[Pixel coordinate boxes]
---

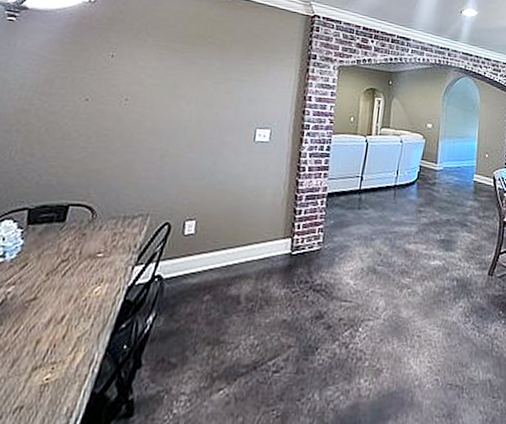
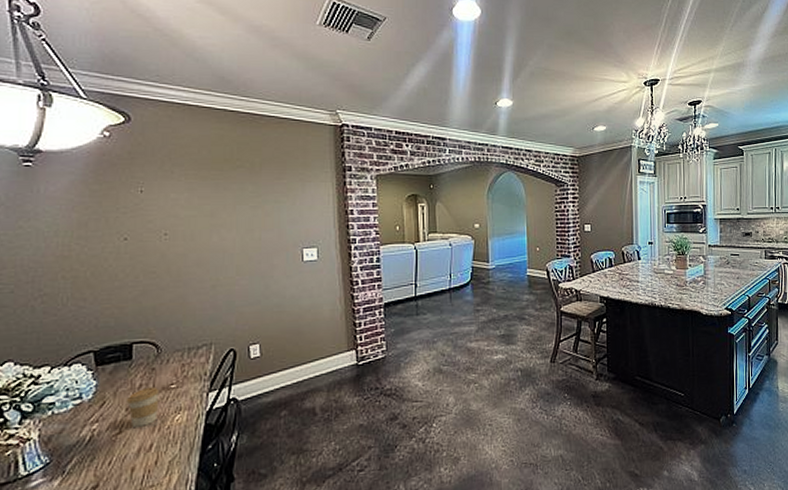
coffee cup: none [48,253,85,295] -> present [127,387,160,427]

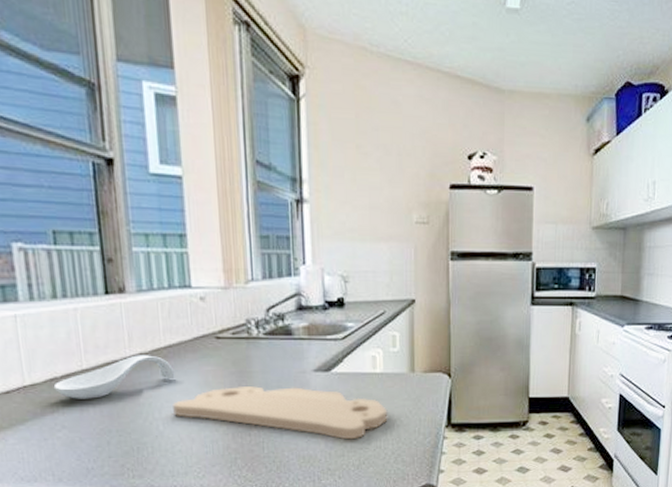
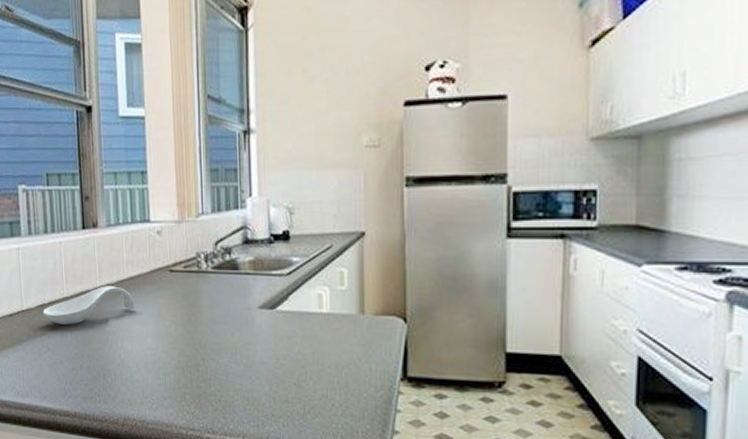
cutting board: present [172,386,388,440] -> none [132,320,335,385]

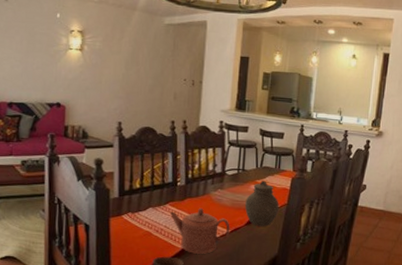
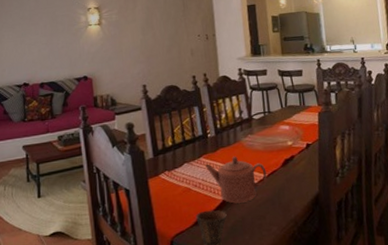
jar: present [245,180,279,227] -> none [277,119,312,166]

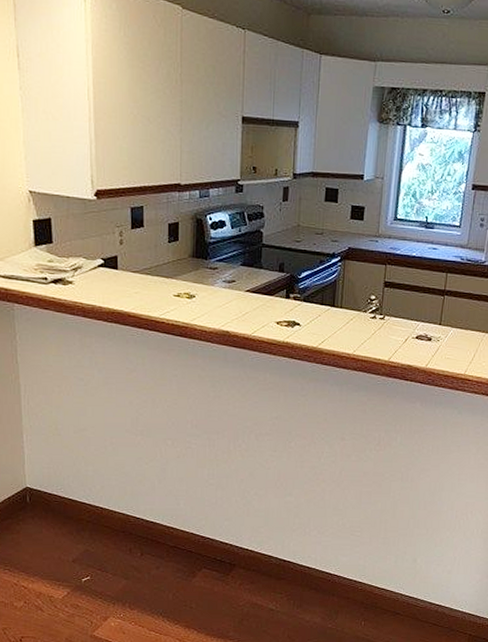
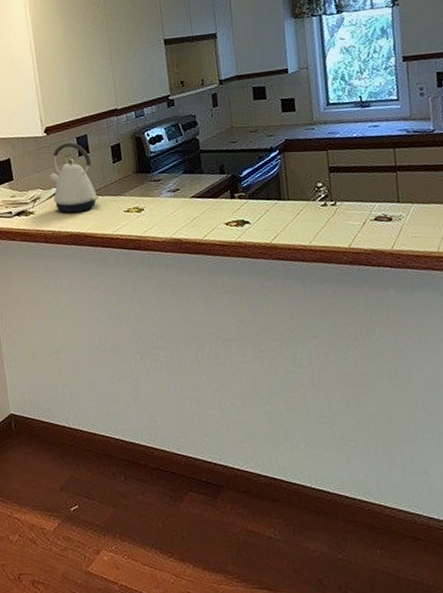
kettle: none [94,211,148,289] -> present [48,142,99,213]

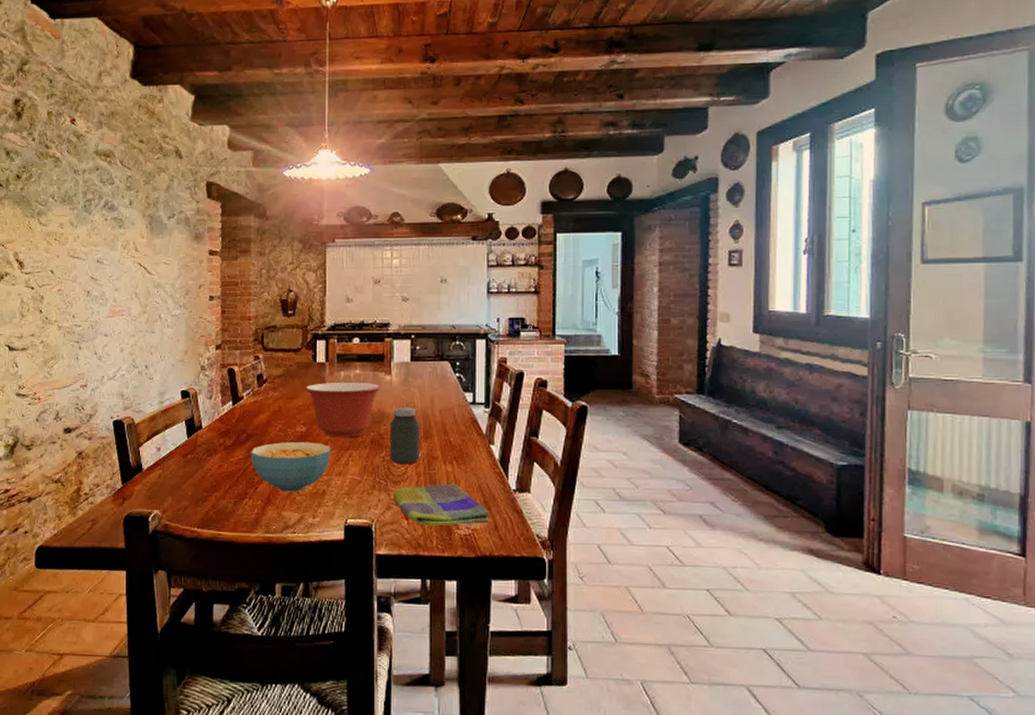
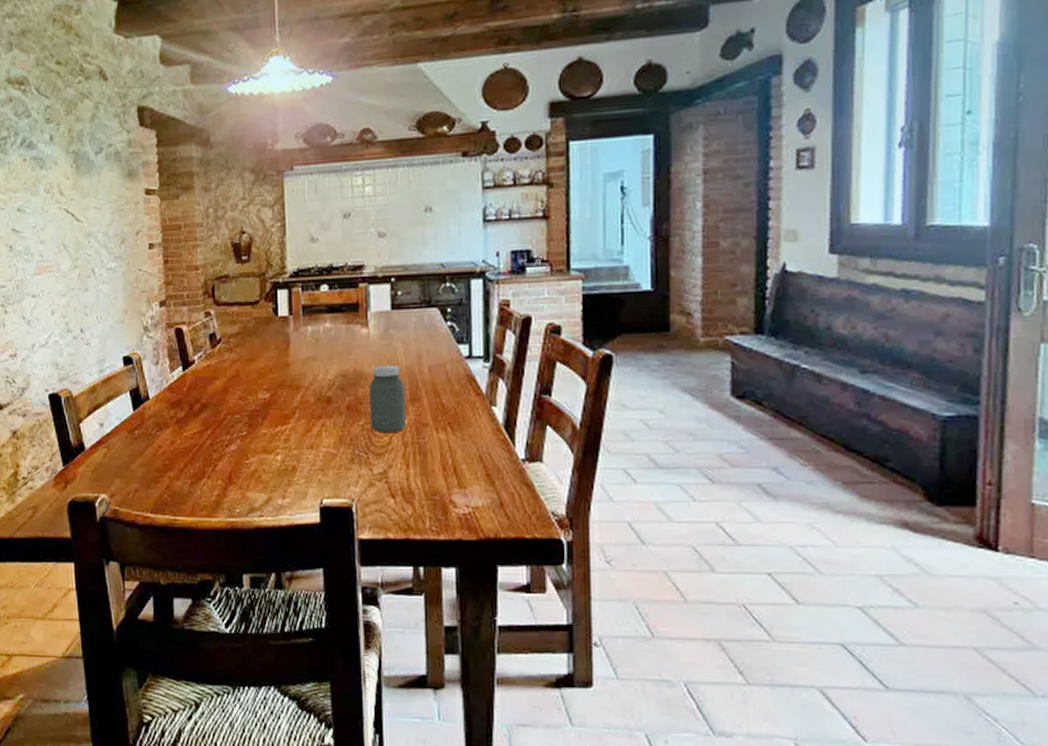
cereal bowl: present [250,442,331,492] -> none [206,411,300,470]
mixing bowl: present [306,383,381,438] -> none [267,338,357,405]
dish towel: present [393,483,489,526] -> none [376,453,493,504]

---

• WORK ORDER:
Leave the images behind and write out every entry exactly.

• RESPONSE BELOW:
coffee cup: none [48,253,85,295] -> present [127,387,160,427]

cutting board: present [172,386,388,440] -> none [132,320,335,385]

jar: present [245,180,279,227] -> none [277,119,312,166]

kettle: none [94,211,148,289] -> present [48,142,99,213]

cereal bowl: present [250,442,331,492] -> none [206,411,300,470]
mixing bowl: present [306,383,381,438] -> none [267,338,357,405]
dish towel: present [393,483,489,526] -> none [376,453,493,504]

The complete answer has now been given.